Manuel Pellegrini has just admitted Manchester City’s lavishly funded football academy is unlikely to produce a first-team player during his time at the club. José Mourinho has made similar comments in the past, with John Terry remaining Chelsea’s last home-grown player despite a huge financial commitment to youth facilities.
Five former England managers signed an open letter last week in support of Greg Dyke’s proposals for a quota system to increase opportunity for English players within the Premier League, but is there any evidence that this country can produce players of sufficient quality to compete on even terms with foreign imports? While the answer to that question may be a qualified yes, if one poses it slightly differently – can this country produce sufficient quality players? – there appear to be fewer grounds for real confidence.
The letter pointed to the emergence of Raheem Sterling, Ross Barkley and Harry Kane in support of the theory that this country can still unearth world-class talent, presenting that young trio as the latest in a line that goes back through Steven Gerrard and Gary Lineker to Stanley Matthews and Tom Finney. Yet exceptional players are not really the issue here. It has always been the case that the very best players rise to the top in England, and rarely the case that they have any difficulty getting noticed.

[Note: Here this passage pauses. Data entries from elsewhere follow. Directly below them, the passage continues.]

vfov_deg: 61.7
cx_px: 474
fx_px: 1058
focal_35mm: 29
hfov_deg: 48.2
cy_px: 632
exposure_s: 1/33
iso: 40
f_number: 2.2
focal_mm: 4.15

England might have won the World Cup at a time when the vast majority of players plying their trade in its leagues were home-produced and qualified, but that does not mean the overall standard was better back then and nor does it follow that increasing the Englishness of the Premier League would improve the effectiveness of the national team. Roy Hodgson and the nation might be happier if the England manager had more players from which to choose, but the number of exceptional talents at his disposal would most likely remain the same.

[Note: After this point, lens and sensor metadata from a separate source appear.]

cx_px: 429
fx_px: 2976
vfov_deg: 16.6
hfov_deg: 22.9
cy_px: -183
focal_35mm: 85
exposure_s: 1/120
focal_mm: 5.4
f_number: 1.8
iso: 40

The challenge to anyone who believes otherwise is to answer the question of why the academies are not producing first-team players. They are not short of funding or facilities, they have been in situ long enough, there are plenty of hopeful aspirants. So where are the players? How come when Gerrard leaves none of the Liverpool first team will speak with a scouse accent? What happened to Manchester United’s youth development programme after the class of ’92?
Tottenham and Southampton, to be fair, are bringing through home-produced players with some success, though they are the exceptions rather than the rule and it looks as though Champions League football will elude both clubs for another season.

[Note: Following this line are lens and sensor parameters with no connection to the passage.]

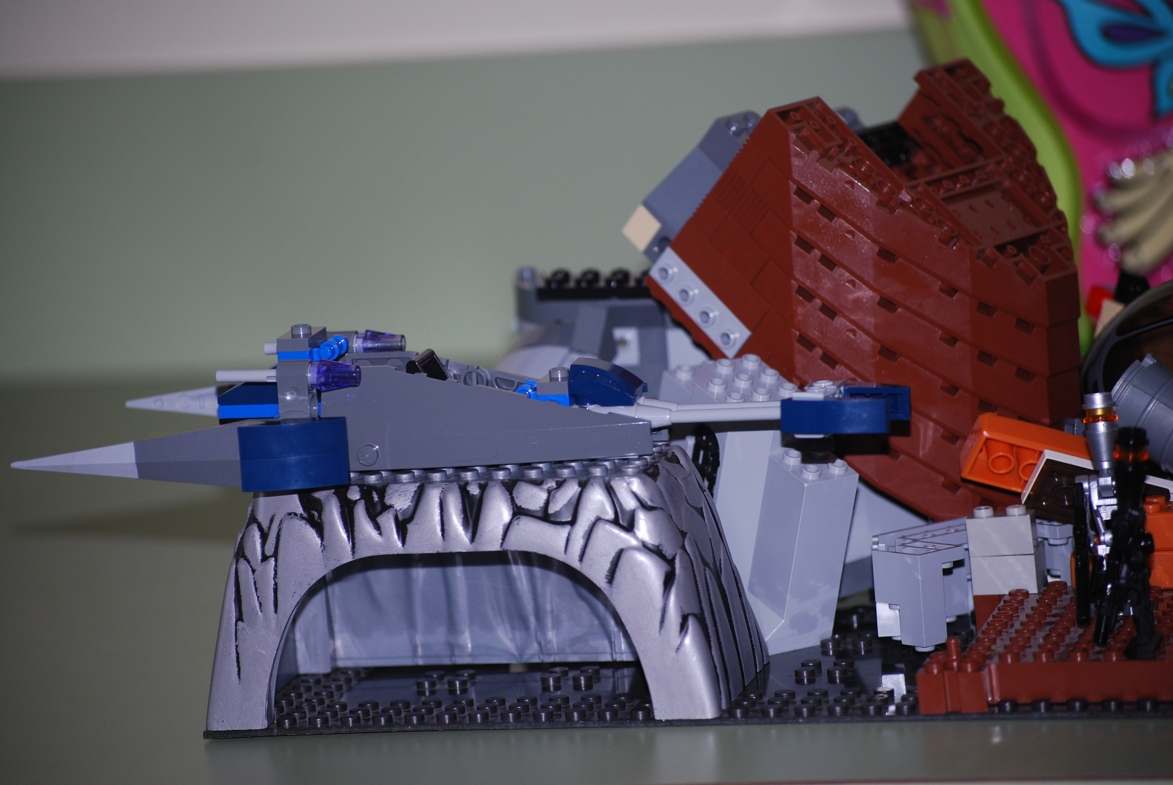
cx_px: 586
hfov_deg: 13.7
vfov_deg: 9.2
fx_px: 4893
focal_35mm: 150
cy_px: 392
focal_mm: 100
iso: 200
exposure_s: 1/60
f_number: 4.5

Look a little further down the table and clubs with traditional English cores can be found. Some of them, such as Stoke and West Ham, are not even near the relegation positions. The English footballer is not in any imminent danger of becoming extinct, the situation is simply that very few are good enough for the highest level. Given that the clubs at the top of the Premier League have an almost unlimited amount of money to throw at their various problems, it is hard to see why any of them should accept an increased English quota if it means a drop in standards.
Which it almost certainly would, since while the sudden increase in demand for Sterling’s services could be viewed as an indication that clubs recognise top English talent as a prudent investment, it also illustrates how rarely such an opportunity arises. Gerrard famously stayed loyal to Liverpool despite being tempted by Chelsea, Wayne Rooney was always going to end up at Manchester United once it became clear Everton were looking to sell, but had either of those two obvious talents appeared on the open market at 20 years of age all the top clubs would have been quick to register an interest.
English football could do with being a bit more English. Simply buying in talent from around the world is no way for a proud nation to behave, and a greater native presence at Premier League clubs would undoubtedly allow the game to feel better about itself.
That might be as good as the feelgood factor gets, however, even if Dyke’s reforms ever take shape. The idea that English football genius is being wasted through lack of opportunity is almost certainly erroneous, as is the theory that artificially increasing the pool of England-qualified players would put the country back in contention for a World Cup. The amount of real talent the nation produces appears to stubbornly remain the same across generations.
Just occasionally, if the right set of circumstances come together, it might be enough to win a World Cup. But what we are seeing week to week in the Premier League is something altogether different. Every season is more demanding than the next, and increasingly it seems the demands are not being met by English players.
“It is a problem,” Hull’s Steve Bruce has just admitted with his usual bluntness. “More young players are going out than coming in. I keep having to let players go because the standard of what we are looking for has gone up.”
That, it would seem, is a basic deficiency that can only be rectified by coaches, not quotas.